Benefits Of Reflection Tokens
The Hold and Earn mechanism addresses selling pressure and excessive price movements and offers benefits to earn yield without staking. Other key issues addressed by the Hold and Earn mechanism include:
- DeFi yield generation: The Hold and Earn Mechanism awards bonuses, allowing holders to use their tokens to earn staking benefits without staking them and for other yield generation purposes.
- Fair distribution of earned tokens: The distribution process is automated, so it depends on how many tokens each user holds at any given time.
- No Staking: Each altcoin project aims to incorporate a unique approach to earning yield by investing in it. The Hold and Earn Model enables holders to earn yield for holding, eliminating the need to stake their crypto.
Risks Of Reflection Tokens
- Most projects currently utilizing reflection mechanisms are meme coins and do not have a sound business model.
- Reflection tokens are still a new concept and haven't been tested well enough.

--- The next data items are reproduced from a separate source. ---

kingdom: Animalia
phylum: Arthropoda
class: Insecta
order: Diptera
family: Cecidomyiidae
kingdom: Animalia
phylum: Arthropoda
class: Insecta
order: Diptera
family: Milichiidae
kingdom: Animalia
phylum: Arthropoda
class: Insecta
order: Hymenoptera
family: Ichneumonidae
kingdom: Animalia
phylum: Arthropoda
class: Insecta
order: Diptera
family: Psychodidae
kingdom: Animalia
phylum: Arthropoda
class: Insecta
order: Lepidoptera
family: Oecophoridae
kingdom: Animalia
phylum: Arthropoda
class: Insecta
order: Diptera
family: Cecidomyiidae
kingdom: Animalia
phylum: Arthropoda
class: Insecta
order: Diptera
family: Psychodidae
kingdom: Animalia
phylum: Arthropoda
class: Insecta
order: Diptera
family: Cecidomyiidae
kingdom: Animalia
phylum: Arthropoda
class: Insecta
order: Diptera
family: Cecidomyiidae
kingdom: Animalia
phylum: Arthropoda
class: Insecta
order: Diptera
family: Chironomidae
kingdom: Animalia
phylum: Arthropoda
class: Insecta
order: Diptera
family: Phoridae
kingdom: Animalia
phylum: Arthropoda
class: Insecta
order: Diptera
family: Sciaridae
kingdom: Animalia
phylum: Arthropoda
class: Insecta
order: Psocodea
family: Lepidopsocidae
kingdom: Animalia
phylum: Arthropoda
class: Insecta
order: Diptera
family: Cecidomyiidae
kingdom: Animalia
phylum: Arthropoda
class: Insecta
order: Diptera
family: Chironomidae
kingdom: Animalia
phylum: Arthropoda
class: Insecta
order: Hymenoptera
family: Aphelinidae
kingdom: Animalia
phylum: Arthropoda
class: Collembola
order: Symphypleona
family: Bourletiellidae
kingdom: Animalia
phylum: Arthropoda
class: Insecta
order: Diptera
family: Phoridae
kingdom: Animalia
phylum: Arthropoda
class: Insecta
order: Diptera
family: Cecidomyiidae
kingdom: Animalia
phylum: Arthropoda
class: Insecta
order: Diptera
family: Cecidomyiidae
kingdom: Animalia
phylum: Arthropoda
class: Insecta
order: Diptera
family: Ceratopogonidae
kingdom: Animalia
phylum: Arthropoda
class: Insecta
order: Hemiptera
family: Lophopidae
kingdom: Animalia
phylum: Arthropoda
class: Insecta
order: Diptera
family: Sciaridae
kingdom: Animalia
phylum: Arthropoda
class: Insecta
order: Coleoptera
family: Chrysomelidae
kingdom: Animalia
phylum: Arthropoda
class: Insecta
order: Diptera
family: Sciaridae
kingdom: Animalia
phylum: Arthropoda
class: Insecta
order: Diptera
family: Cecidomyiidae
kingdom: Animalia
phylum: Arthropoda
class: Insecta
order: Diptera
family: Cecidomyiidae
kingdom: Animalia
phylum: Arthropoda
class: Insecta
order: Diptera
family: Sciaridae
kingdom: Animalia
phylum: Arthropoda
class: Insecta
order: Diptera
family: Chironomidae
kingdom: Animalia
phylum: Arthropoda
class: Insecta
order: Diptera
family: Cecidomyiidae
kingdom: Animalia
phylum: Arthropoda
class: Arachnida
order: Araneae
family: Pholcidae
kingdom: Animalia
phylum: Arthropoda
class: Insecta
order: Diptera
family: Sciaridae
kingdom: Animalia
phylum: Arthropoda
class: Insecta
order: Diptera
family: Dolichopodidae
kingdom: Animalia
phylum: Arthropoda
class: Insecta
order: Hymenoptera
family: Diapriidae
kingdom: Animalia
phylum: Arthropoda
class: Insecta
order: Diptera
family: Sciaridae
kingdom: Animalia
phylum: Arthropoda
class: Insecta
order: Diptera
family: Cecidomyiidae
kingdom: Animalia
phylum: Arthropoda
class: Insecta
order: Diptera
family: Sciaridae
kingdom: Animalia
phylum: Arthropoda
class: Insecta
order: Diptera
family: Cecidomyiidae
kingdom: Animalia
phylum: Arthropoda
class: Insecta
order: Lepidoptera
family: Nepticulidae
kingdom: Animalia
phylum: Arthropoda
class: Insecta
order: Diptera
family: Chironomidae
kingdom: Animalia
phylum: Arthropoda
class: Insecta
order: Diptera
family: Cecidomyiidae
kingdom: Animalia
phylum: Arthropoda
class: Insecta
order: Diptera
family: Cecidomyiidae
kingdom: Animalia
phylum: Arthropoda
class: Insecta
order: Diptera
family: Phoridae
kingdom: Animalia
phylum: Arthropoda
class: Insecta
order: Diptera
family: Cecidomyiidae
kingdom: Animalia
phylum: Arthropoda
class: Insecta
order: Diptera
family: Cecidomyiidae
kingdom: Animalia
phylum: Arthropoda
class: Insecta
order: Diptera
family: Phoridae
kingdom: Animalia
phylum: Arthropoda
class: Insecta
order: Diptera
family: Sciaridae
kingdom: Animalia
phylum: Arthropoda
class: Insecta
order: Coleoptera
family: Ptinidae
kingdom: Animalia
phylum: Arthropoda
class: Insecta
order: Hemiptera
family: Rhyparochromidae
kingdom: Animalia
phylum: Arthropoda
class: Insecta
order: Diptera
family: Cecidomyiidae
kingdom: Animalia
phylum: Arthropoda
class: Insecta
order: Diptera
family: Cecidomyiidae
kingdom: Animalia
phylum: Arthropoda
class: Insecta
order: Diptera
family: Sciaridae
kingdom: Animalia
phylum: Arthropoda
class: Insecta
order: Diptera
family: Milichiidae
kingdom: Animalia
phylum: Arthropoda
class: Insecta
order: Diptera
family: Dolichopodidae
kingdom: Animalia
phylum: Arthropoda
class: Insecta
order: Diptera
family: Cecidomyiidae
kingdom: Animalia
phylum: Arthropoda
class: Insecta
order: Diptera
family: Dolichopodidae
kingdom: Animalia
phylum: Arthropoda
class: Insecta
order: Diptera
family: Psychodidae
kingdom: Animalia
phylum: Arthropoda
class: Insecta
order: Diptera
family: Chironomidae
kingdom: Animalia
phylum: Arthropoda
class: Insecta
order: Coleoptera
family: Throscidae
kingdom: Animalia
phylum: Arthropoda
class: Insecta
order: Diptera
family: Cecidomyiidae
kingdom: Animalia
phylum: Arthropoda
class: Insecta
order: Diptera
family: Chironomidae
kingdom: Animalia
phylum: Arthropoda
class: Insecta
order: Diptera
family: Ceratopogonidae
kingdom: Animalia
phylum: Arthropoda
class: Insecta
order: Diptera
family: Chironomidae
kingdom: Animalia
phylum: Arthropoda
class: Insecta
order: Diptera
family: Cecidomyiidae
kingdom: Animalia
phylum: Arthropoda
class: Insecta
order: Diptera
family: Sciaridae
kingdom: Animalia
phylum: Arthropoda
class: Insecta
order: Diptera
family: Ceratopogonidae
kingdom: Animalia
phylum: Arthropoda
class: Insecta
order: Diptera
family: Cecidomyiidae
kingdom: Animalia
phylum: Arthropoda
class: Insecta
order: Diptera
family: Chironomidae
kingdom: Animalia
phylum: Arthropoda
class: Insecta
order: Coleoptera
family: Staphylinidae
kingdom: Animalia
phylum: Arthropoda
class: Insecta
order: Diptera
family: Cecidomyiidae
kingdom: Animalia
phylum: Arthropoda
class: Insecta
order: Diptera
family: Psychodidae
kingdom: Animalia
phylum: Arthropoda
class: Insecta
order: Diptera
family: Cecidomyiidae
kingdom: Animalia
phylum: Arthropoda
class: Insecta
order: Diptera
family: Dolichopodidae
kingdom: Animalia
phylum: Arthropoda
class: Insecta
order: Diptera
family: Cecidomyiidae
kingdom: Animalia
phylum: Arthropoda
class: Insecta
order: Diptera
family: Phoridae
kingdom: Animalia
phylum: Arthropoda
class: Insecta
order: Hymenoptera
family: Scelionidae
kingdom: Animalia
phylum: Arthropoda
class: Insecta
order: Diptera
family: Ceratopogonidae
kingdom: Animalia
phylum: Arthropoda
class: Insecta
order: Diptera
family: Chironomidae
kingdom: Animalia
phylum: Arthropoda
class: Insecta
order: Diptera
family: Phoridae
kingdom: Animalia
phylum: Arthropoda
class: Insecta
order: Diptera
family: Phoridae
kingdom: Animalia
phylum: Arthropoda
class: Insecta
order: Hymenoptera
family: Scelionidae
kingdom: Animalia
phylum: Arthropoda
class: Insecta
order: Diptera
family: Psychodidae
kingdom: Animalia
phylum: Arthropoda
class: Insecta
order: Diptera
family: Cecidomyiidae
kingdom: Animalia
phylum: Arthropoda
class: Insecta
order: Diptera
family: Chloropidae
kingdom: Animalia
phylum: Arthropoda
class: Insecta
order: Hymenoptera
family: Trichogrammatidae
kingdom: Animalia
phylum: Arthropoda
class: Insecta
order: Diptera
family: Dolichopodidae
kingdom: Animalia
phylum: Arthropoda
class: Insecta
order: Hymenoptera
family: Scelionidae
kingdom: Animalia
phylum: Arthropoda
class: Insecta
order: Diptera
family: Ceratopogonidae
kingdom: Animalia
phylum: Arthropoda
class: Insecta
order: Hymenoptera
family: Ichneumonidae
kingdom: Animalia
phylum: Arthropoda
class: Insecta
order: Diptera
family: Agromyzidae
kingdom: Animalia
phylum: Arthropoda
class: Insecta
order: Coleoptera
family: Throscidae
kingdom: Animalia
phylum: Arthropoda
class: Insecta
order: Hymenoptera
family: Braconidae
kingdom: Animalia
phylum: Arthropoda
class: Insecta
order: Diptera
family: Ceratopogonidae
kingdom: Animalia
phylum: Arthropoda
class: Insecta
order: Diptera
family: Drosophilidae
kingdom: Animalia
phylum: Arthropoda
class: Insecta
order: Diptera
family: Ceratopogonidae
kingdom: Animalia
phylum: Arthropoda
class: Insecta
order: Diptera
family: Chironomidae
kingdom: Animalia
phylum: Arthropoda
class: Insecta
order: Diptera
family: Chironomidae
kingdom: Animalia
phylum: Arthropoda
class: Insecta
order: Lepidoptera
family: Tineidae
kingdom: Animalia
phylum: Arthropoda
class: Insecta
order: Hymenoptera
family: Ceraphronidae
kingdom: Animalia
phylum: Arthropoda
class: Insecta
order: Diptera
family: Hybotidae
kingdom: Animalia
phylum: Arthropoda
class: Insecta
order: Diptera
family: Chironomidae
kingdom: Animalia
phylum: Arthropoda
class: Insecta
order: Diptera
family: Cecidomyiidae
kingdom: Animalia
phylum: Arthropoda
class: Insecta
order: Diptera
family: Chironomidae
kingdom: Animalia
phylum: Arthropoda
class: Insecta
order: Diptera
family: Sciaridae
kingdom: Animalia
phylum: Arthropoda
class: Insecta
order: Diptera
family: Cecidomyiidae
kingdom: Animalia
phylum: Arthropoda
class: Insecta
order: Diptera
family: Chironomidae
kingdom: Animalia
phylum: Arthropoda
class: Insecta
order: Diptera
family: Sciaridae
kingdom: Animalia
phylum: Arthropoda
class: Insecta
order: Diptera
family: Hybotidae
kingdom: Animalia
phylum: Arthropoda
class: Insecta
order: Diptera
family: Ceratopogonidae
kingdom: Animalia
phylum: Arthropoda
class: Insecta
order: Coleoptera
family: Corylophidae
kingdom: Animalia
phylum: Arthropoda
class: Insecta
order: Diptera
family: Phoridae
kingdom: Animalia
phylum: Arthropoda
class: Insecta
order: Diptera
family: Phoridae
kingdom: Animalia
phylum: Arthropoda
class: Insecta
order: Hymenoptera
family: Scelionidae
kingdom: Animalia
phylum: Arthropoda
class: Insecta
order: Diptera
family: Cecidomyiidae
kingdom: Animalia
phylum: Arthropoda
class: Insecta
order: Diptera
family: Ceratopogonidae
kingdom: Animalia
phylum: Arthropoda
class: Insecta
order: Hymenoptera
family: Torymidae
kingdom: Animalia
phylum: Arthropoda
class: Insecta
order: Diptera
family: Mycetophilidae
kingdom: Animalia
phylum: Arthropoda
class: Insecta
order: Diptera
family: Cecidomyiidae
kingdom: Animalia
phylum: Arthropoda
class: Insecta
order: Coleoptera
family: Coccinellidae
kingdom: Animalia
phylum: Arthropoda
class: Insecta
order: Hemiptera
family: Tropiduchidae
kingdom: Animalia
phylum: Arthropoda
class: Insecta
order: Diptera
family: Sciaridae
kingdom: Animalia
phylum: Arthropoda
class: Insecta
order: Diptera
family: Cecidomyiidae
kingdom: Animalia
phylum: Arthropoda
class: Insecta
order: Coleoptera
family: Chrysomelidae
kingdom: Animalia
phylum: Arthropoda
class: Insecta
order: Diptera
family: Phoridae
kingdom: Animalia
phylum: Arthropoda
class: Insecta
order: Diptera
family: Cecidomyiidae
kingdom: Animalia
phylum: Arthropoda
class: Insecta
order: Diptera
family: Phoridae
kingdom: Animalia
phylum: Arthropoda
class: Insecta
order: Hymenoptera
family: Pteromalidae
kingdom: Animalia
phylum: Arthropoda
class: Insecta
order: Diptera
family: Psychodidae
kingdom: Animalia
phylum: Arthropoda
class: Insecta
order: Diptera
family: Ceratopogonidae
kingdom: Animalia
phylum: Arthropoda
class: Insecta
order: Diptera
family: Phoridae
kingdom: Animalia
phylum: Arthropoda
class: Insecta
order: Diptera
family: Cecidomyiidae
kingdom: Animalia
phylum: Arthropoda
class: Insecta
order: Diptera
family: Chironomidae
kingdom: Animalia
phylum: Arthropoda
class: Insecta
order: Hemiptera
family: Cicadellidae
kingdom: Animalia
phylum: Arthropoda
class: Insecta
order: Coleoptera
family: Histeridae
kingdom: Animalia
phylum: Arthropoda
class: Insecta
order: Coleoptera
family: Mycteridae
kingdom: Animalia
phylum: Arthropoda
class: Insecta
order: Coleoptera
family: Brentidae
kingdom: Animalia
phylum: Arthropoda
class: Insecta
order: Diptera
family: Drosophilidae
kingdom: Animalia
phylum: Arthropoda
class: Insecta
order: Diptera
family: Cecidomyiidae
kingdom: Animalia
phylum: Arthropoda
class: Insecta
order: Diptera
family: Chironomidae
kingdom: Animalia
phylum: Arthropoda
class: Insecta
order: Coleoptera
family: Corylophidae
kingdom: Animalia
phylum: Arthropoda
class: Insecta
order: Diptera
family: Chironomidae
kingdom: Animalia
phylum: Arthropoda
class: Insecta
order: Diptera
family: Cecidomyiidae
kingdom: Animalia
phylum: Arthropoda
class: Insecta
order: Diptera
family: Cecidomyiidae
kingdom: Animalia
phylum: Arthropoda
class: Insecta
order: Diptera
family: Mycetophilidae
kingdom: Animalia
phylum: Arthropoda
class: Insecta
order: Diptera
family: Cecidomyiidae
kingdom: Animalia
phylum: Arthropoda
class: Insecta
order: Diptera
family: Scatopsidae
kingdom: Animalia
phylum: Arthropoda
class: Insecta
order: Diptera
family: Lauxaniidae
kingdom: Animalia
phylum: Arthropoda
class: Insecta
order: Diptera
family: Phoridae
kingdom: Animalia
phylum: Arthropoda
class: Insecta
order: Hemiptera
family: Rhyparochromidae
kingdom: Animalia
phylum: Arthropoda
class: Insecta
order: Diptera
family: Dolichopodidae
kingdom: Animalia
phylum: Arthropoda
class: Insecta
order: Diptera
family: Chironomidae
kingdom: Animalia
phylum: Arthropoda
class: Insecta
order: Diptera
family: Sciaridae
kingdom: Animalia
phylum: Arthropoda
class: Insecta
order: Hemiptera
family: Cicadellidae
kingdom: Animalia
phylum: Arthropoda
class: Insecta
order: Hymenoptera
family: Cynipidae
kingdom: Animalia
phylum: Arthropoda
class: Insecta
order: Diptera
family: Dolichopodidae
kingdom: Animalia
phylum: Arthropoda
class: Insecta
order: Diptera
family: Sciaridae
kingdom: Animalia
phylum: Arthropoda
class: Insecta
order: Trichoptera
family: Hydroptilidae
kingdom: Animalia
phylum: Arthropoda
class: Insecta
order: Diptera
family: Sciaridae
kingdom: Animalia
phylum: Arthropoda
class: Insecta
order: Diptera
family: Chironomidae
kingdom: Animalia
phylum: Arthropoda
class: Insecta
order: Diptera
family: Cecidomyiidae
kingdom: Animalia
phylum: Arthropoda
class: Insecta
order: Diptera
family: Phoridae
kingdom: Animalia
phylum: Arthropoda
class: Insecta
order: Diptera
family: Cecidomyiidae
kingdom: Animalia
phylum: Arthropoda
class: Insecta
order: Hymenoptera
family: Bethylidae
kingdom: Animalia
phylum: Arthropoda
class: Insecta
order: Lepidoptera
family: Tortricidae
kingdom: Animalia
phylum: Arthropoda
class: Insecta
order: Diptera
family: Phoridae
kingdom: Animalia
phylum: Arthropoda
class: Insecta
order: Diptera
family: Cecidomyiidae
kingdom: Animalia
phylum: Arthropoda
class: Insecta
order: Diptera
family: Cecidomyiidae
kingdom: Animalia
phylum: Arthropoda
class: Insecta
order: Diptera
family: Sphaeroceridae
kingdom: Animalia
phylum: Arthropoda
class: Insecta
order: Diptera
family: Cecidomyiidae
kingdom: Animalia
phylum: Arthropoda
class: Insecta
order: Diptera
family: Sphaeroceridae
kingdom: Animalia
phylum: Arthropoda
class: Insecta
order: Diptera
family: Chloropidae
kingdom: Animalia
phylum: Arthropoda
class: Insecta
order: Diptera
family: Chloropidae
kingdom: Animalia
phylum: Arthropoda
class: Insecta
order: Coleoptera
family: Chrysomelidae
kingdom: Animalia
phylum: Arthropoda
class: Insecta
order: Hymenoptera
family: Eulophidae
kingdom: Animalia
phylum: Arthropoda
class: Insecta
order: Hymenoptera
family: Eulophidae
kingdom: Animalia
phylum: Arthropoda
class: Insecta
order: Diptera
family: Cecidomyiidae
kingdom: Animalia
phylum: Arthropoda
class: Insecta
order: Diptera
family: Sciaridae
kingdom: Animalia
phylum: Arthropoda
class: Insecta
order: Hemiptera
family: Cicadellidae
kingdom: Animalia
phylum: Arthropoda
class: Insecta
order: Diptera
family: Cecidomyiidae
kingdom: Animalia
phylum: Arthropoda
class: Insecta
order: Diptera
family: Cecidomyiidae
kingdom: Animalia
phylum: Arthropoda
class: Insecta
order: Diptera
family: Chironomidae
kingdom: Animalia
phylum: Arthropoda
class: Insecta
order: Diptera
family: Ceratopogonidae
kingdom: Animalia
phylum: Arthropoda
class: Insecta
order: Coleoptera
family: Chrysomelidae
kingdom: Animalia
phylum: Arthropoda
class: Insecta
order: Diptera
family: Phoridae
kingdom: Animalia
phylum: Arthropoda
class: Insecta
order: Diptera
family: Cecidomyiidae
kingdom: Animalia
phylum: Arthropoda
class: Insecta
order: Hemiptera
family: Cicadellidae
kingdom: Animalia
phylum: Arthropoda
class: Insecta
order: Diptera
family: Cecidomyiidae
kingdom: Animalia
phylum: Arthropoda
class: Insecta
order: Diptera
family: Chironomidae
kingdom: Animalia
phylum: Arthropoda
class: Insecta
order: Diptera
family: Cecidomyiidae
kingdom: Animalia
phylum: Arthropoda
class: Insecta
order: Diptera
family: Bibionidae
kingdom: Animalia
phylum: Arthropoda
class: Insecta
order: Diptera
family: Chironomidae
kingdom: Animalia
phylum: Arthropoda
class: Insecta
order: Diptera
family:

- The high transaction fees of most reflection tokens make them a bad choice for transactions.
Are Reflection Tokens Safe?
Reflection tokens provide a new way of earning passive income that is yet to stand the test of time. Most of the cryptocurrencies using reflection mechanisms are new, considering they haven't been around for more than a year. Since they are a very new asset in the cryptocurrency space, the amount of crypto scams and potential rug pull projects need to be a concern.
Making a decision to buy reflection tokens should be based on a user’s risk tolerance level - are they ready to take on the risk of investing in a fairly new promising model or do they prefer to observe the long-term effect on the market before investing any money? While there’s no direct answer to this question, the rule of thumb before investing in any tokens is to do due diligence by conducting thorough research about the project.
Closing Thoughts
The purpose of reflection tokens is to help generate passive income and loyalty through the redistribution of rewards. While the concept of reflection tokens may be enticing, the projects themselves are new – most reflection tokens aren’t in the top 100 cryptocurrencies by market cap and are viewed as memecoins.
Hence, it is extremely important to do your own due diligence before investing in any reflection token. Hopefully this article has provided a strong base understanding of crypto reflection meaning and how they work, for you to be able to dive deeper into tradeoffs and determine if it’s worth an allocation in your investment portfolio.